● TASK ITEM: Could you transcribe all of the data exactly and skip any pictures?

Items from a data source
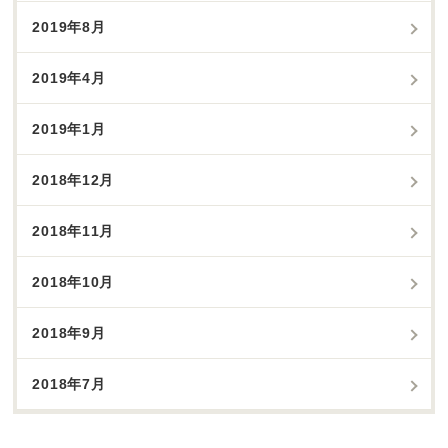
2019年8月
2019年4月
2019年1月
2018年12月
2018年11月
2018年10月
2018年9月
2018年7月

● TASK RESULT:
2019年8月
2019年4月
2019年1月
2018年12月
2018年11月
2018年10月
2018年9月
2018年7月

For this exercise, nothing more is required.